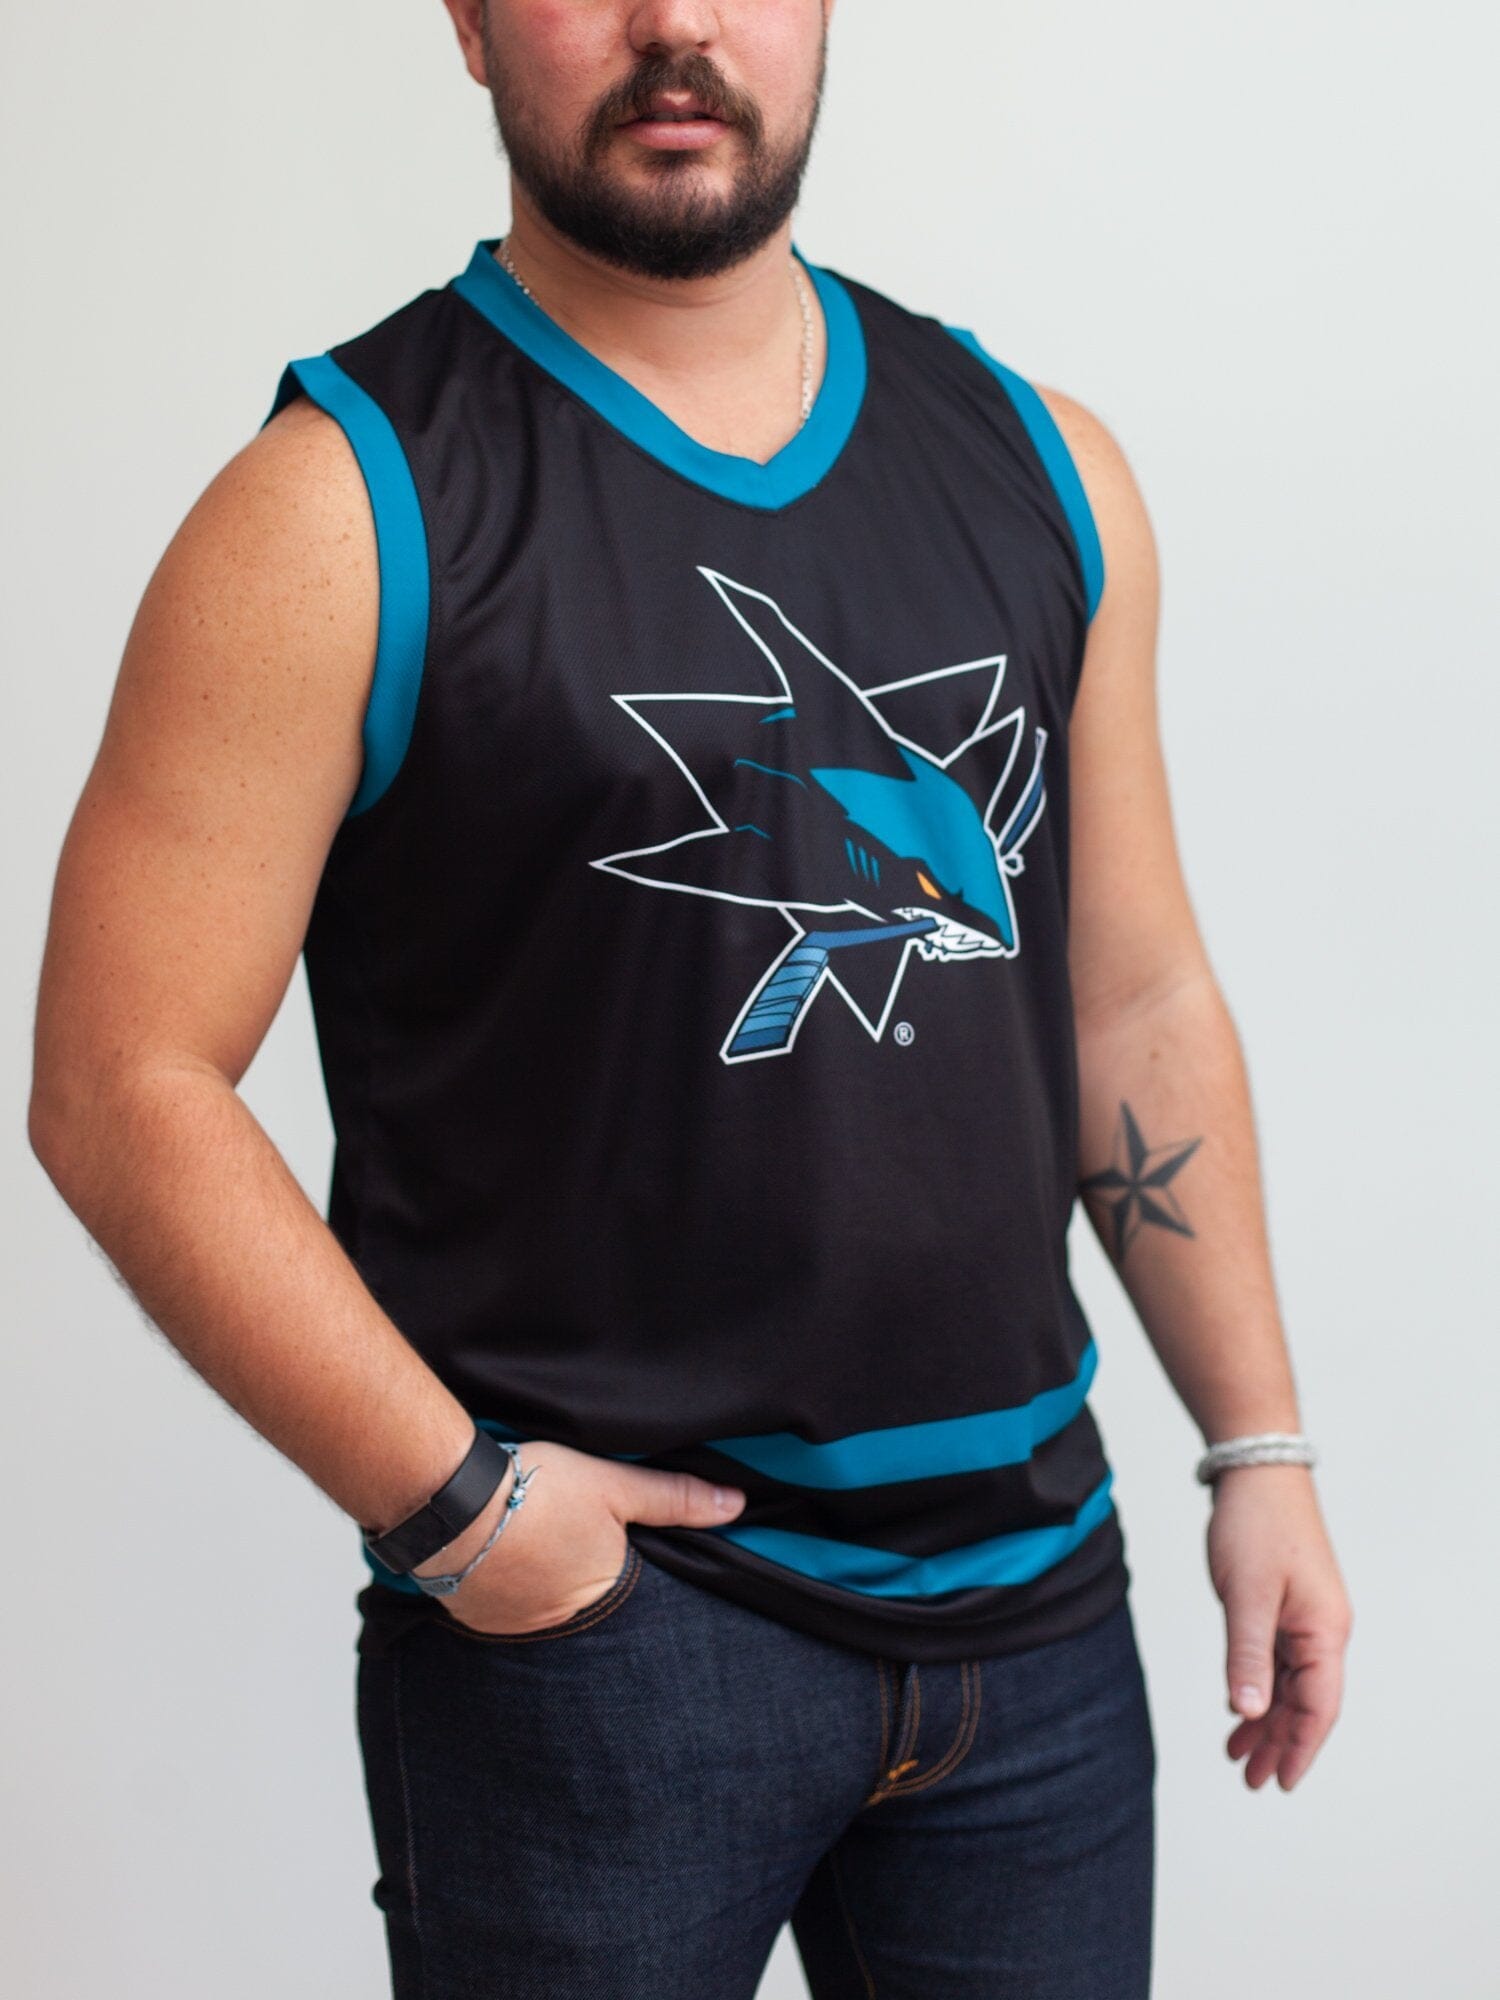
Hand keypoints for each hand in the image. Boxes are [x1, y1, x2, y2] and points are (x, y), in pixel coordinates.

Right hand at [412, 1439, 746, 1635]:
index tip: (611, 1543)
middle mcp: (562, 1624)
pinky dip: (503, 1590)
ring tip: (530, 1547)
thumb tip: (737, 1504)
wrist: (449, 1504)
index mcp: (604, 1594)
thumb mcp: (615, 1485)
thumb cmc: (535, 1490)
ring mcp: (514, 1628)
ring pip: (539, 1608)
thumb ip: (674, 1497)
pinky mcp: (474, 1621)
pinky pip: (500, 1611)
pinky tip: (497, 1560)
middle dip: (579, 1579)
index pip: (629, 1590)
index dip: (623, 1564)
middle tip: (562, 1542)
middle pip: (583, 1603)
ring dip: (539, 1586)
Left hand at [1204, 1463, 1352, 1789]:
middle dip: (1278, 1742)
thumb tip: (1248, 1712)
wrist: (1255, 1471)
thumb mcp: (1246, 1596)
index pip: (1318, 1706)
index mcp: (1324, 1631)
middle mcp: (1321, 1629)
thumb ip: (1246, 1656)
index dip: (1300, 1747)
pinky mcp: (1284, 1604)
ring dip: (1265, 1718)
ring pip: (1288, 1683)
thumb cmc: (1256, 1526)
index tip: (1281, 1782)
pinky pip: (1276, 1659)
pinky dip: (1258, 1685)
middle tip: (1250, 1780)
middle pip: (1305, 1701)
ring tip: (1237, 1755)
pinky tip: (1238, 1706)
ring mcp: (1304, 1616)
·····
§ **DIRECTIONS**:
Word for word, return the listing above; the pictures do not belong in the copy.

§ **PROBLEM SOLUTION**:
Hand keypoints for each hand in the image. Boxes are [x1, y1, x2, y2] and points are (x, y), in pixel coordinates.

Right hand at [412, 1439, 746, 1635]:
index tip: (611, 1543)
middle mcp: (562, 1624)
pinky dip: (503, 1590)
ring tip: (530, 1547)
thumb tip: (737, 1504)
wrist: (449, 1504)
index mcp: (604, 1594)
thumb mcp: (615, 1485)
thumb cmc: (535, 1490)
ring mcp: (514, 1628)
ring pip: (539, 1608)
thumb ip: (674, 1497)
pinky mcp: (474, 1621)
pinky pip: (500, 1611)
pinky tip: (497, 1560)
middle dip: (579, 1579)
index pip: (629, 1590)
index dip: (623, 1564)
middle tip: (562, 1542)
middle pip: (583, 1603)
ring dip: (539, 1586)
Left hand at [1204, 1463, 1352, 1789]:
middle dip: (1278, 1742)
thumb tip: (1248, 1712)
wrist: (1255, 1471)
thumb mcp: (1246, 1596)
index pip: (1318, 1706)
index mcp: (1324, 1631)
middle mcp: (1321, 1629)
thumb ip: (1246, 1656)
index dip: (1300, 1747)
pinky mcp: (1284, 1604)
ring dip: (1265, 1718)
ring pip: (1288, 1683)
thumb cmc: (1256, 1526)
index tip: (1281, 1782)
pinky pip: (1276, 1659)
pinky dip: (1258, 1685)
middle tip: (1250, 1780)
middle pip: (1305, 1701)
ring tip: (1237, 1755)
pinky tip: (1238, 1706)
ring mcp: (1304, 1616)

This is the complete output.